During the past year we continued to assemble the culture collection and now have more than 300 obligately anaerobic bacteria isolated from faecal samples collected from deer, cattle, pig, sheep and geese, plus an additional 51 facultative isolates. These bacteria were selected based on resistance to at least one antimicrobial (tetracycline, ampicillin or erythromycin). Most of the bacteria cultured from geese samples were in fact aerobic, with only about 1% able to grow under anaerobic conditions. The geese samples also contained fewest resistant isolates while pig samples contained the highest proportions of resistant bacteria. Further analysis of some deer, pig and sheep isolates revealed that most (28/29 isolates tested) were resistant to two or more antimicrobials. On average deer isolates were resistant to 6 of the 12 antimicrobials tested, while sheep isolates were resistant to 8 out of 12. The level of resistance also varied, with some strains only resistant to very low antimicrobial concentrations (<1µg/ml) and others resistant to high concentrations (>256 µg/ml). Sequence analysis determined that these strains consisted of 81 unique species, including 11 novel, previously unknown species. We are in the process of a more detailed comparison of different isolates from different host species to compare the presence of identical resistance genes across these anaerobic bacteria. The genes present will also be compared to those identified in pathogenic bacteria isolated from the same animal samples by other SEFARI researchers. This data will then tell us about the possible spread of genes through these environments.

Publications and other outputs

Poster presentation at the International Gut Microbiology Symposium (13-15^th June 2023).

Guest appearance on Inside Matters podcast with James Mcilroy [ What is a Healthy Gut Microbiome? ]
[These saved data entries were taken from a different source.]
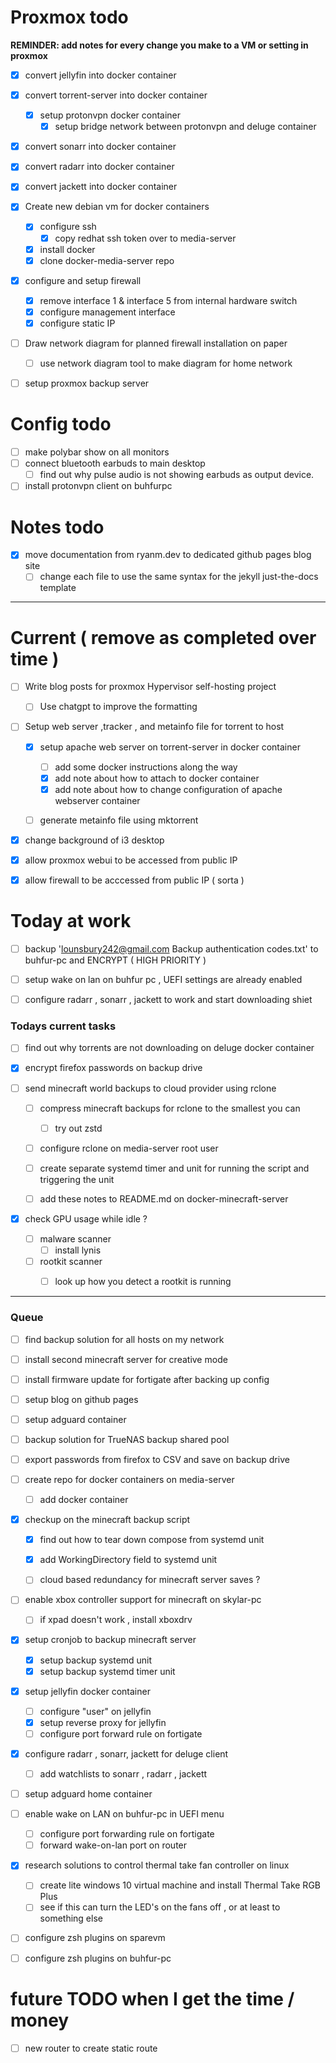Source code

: 
# Proxmox todo 

**REMINDER: add notes for every change you make to a VM or setting in proxmox**

- [x] convert jellyfin into docker container
- [x] convert torrent-server into docker container 
    - [x] setup protonvpn docker container 
        - [x] setup bridge network between protonvpn and deluge container 
- [x] convert sonarr into docker container 
- [x] convert radarr into docker container 
- [x] convert jackett into docker container 

- [x] Create new debian vm for docker containers
    - [x] configure ssh
        - [x] copy redhat ssh token over to media-server
    - [x] install docker
    - [x] clone docker-media-server repo

- [x] configure and setup firewall 
    - [x] remove interface 1 & interface 5 from internal hardware switch
    - [x] configure management interface 
    - [x] configure static IP 

- [ ] Draw network diagram for planned firewall installation  on paper 
    - [ ] use network diagram tool to make diagram for home network

- [ ] setup proxmox backup server 

# Config todo 

- [ ] make polybar show on all monitors
- [ ] connect bluetooth earbuds to main desktop 
    - [ ] find out why pulse audio is not showing earbuds as output device. 
- [ ] install protonvpn client on buhfurpc 

# Notes todo 

- [x] move documentation from ryanm.dev to dedicated github pages blog site
    - [ ] change each file to use the same syntax for the jekyll just-the-docs template  
---


# Current ( remove as completed over time ) 

- [ ] Write blog posts for proxmox Hypervisor self-hosting project 
    - [ ] Use chatgpt to improve the formatting 

- [ ] Setup web server ,tracker , and metainfo file for torrent to host 
    - [x] setup apache web server on torrent-server in docker container
        - [ ] add some docker instructions along the way 
        - [x] add note about how to attach to docker container
        - [x] add note about how to change configuration of apache webserver container
    - [ ] generate metainfo file using mktorrent 
    


- [x] change background of i3 desktop 
- [x] allow proxmox webui to be accessed from public IP 
- [x] allow firewall to be acccessed from public IP ( sorta ) 



# Today at work 

- [ ] backup 'lounsbury242@gmail.com Backup authentication codes.txt' to buhfur-pc  and ENCRYPT ( HIGH PRIORITY )
- [ ] setup wake on lan on buhfur pc , UEFI settings are already enabled 
- [ ] configure radarr , sonarr , jackett to work and start downloading shiet 






### Todays current tasks 

- [ ] find out why torrents are not downloading on deluge docker container 
- [x] encrypt firefox passwords on backup drive 

- [ ] send minecraft world backups to cloud provider using rclone  
    - [ ] compress minecraft backups for rclone to the smallest you can 
        - [ ] try out zstd 
    - [ ] configure rclone on media-server root user 
    - [ ] create separate systemd timer and unit for running the script and triggering the unit 
    - [ ] add these notes to README.md on docker-minecraft-server



- [x] check GPU usage while idle ? 
    - [ ] malware scanner 
        - [ ] install lynis
    - [ ] rootkit scanner 
        - [ ] look up how you detect a rootkit is running 
    

--- 

### Queue  

- [ ] find backup solution for all hosts on my network 
- [ ] install second minecraft server for creative mode 
- [ ] install firmware update for fortigate after backing up config 
- [ ] setup blog on github pages 
- [ ] setup adguard container 
- [ ] backup solution for TrueNAS backup shared pool 
- [ ] export passwords from firefox to CSV and save on backup drive 

- [ ] create repo for docker containers on media-server
    - [ ] add docker container 
- [x] checkup on the minecraft backup script 
    - [x] find out how to tear down compose from systemd unit 
    - [x] add WorkingDirectory field to systemd unit 
    - [ ] cloud based redundancy for minecraft server saves ?



- [ ] enable xbox controller support for minecraft on skylar-pc  
    - [ ] if xpad doesn't work , install xboxdrv



- [x] setup cronjob to backup minecraft server 
    - [x] setup backup systemd unit 
    - [x] setup backup systemd timer unit

- [x] setup jellyfin docker container
    - [ ] configure "user" on jellyfin 
    - [x] setup reverse proxy for jellyfin 
    - [ ] configure port forward rule on fortigate 

- [x] configure radarr , sonarr, jackett for deluge client 
    - [ ] add watchlists to sonarr , radarr , jackett 

- [ ] setup adguard home container 
- [ ] enable wake on LAN on buhfur-pc in UEFI menu 

    - [ ] configure port forwarding rule on fortigate 
    - [ ] forward wake-on-lan port on router 

- [x] research solutions to control thermal take fan controller on linux 
    - [ ] create lite windows 10 virtual machine and install Thermal Take RGB Plus  
    - [ ] see if this can turn the LED's on the fans off , or at least to something else 

- [ ] configure zsh plugins on sparevm 
- [ ] configure zsh plugins on buhfur-pc 



# future TODO when I get the time / money 

- [ ] new router to create static route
The Rowett Institute’s Gut Microbiology Group, which include PI Karen Scott, were runners up in the Global grants Award for the research group with greatest impact on Gut Microbiome Research (April 2023). They also gained the UoA Principle’s Award for Excellence (Research Team) in June 2023.

In the first year we focussed on building our collection of resistant bacteria. Collaborations with other SEFARI researchers enabled us to isolate bacteria from samples that were being investigated in various different ways, maximising the information obtained. Samples from deer, sheep, and wild geese were collected, transported to the Rowett Institute and viable multi-drug resistant anaerobic bacterial strains were cultured and identified. Many different species of obligately anaerobic bacteria were isolated from deer and sheep samples while isolates from geese samples were mainly facultative bacteria, able to grow in the presence of oxygen. From three separate deer isolations between 10% and 35% of bacterial colonies grown were obligately anaerobic. In total, 160 anaerobic bacteria resistant to various combinations of tetracycline, erythromycin and streptomycin were purified from deer samples cultured on selective anaerobic plates. These isolates have been identified based on partial 16S rRNA gene sequences and comprise 28 different bacterial genera, including four novel isolates with no database homologues. The antimicrobial resistance profile of a subset of isolates was determined, showing that several are resistant to multiple antimicrobials including ampicillin, chloramphenicol, ciprofloxacin and amoxicillin.